:: PROBLEMS AND TASKS ::
[a] From the essay on waste below, list the places where, according to the essay, food is often prepared but not eaten and then thrown away.
[b] Answer these questions using the essay on waste below:
(i) Which source does the essay cite for its definition of waste?
(ii) How many people are in the family sitting in the restaurant?
(iii) What does the family say would happen to the food in their refrigerator?

:: SOURCE ::

The 21st Century Dump

Waste. The word brings up flashes of trash on the sidewalk, littering and landfills, vile to all our senses, but is that all it is? Waste, to consume, spend, or employ uselessly, futilely and ineffectually, is the definition given by Dictionary.com. The 21st Century industrialized world has become exceptionally good at wasting. It isn't easy or fun to be efficient or effective or completely useful with our resources. With the coming of technology, speed and profitability is valued over efficiency. Our wanton wasting isn't just towards that trash you saw right next to the trash can as you were walking home yesterday, not just to plastic toys and newspapers, but more importantly and less noticeably, to our food, our environment and our time.

Sitting in a restaurant after an excellent meal, a family of four sit talking, stuffed. The server comes up and asks them if they want a to-go box for their food. “No thank you, it would just rot in our refrigerator anyway.” The plates, still with food, are then picked up and taken to the back along with hundreds of the others through the night to be scrapped into a trashcan and then put through a washing machine. Most of us do not consider food as precious of a resource as time, money, or natural resources; however, it is certainly essential to our well-being and is just as scarce. As a society, much of the food prepared is wasted, food that could have been saved, kept raw, and sent elsewhere to actually be eaten. In restaurants, dining halls, and many homes, food is often prepared, but not eaten by the end of the meal or day, and thrown away. It can be difficult to judge how much food is going to be needed for a certain meal or serving in a restaurant or dining hall and not efficient to cook everything to order, but it is efficient to make efforts to use only what is going to be eaten and better utilize what could be saved at the end of the day. By saving food in to-go boxes, another meal, or at least part of one, could be made later from those leftovers.

:: INFORMATION SUPPLIED ::
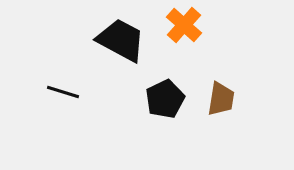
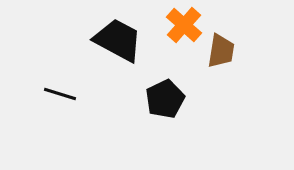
black trapezoid: moved 3 px left
black line: moved 3 px left, 2 px down
brown trapezoid: moved 48 px up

:: TASK-BY-TASK ANSWERS ::
[a] Restaurants, dining halls, and many homes.

[b]
(i) Dictionary.com.
(ii) Four.
(iii) It would rot.